• Document section:
────────────────────
Saturday Academy satisfies the hunger of students eager to learn

By Sara Bednark and Amee Pacheco
The Portland Upside
September 2009

For kids that need more challenging education than traditional schools can provide, Saturday Academy offers programs and classes to stretch their minds.

The catalogue comes in the mail and immediately my 9-year-old son grabs it from my hands. He devours it while eating his morning breakfast. Legos! He wants Lego Physics II: Motors and Movement. No, it’s not a Christmas catalogue come early. It’s the Fall course listing for Saturday Academy.

For my math and science lover, third grade got a little, shall we say, boring. He’d come home from school and when asked what he did that day, “Not much,” was his usual reply. Adding and subtracting was his thing in first grade but he wants more of a challenge than the math curriculum can provide. When our school counselor sends home Saturday Academy’s course listings, we check it out.
────────────────────
• Dataset excerpts:
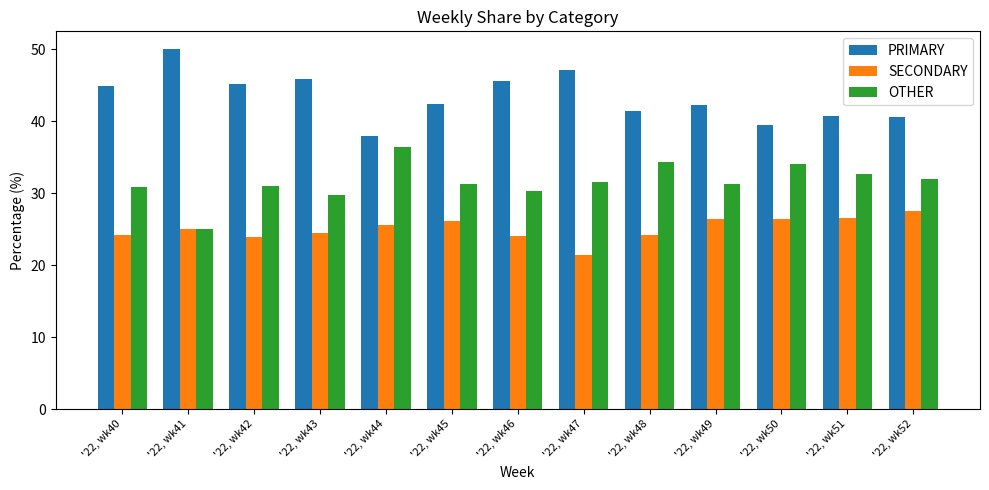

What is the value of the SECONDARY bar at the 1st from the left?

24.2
────────────────────
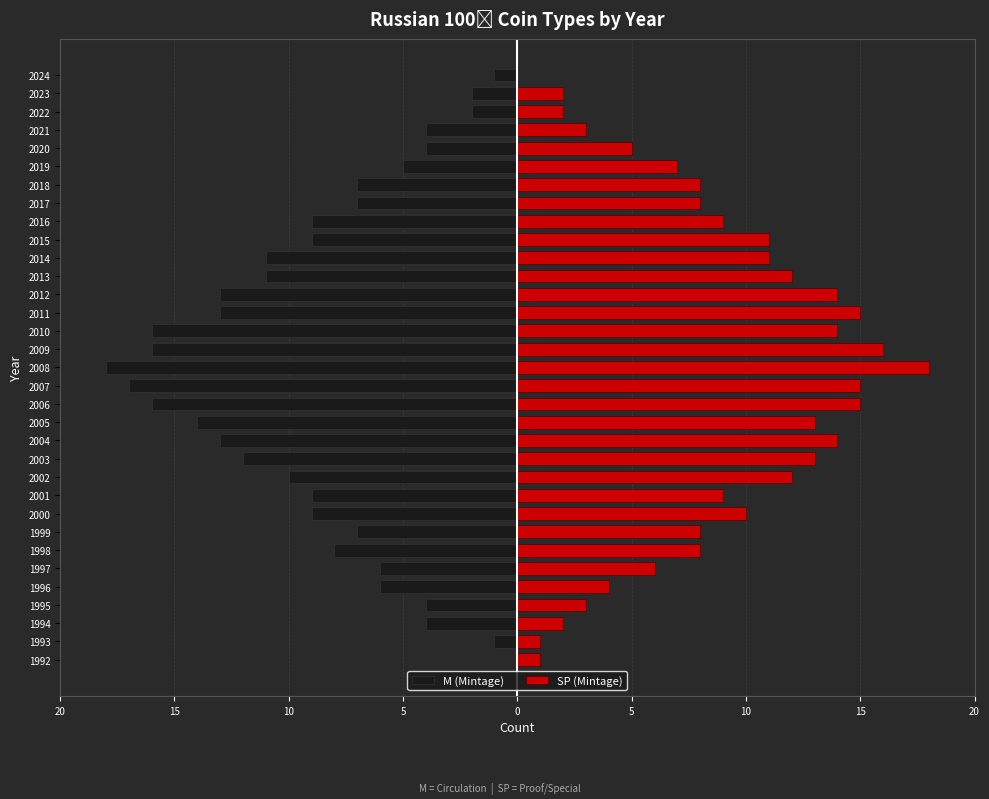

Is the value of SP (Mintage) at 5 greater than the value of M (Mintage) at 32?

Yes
────────────────────
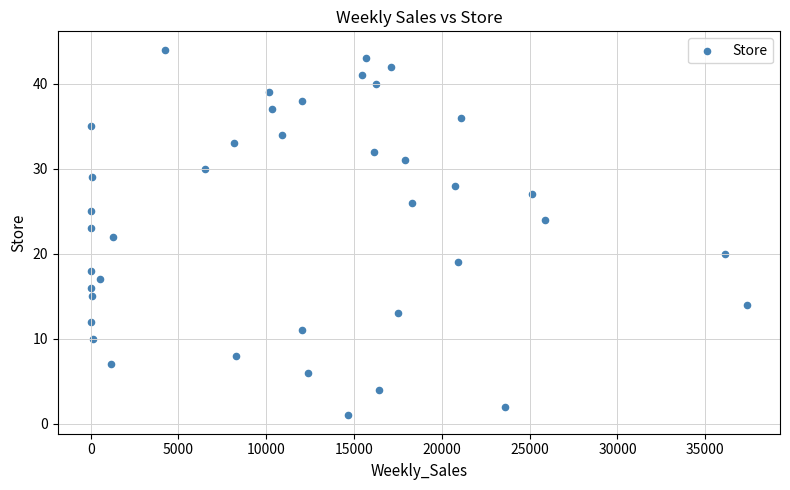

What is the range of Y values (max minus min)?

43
────────────────────
• What to produce: Which course does the 9-year-old son want from the catalogue in the Saturday Academy article?

• Response: Lego Physics II: Motors and Movement.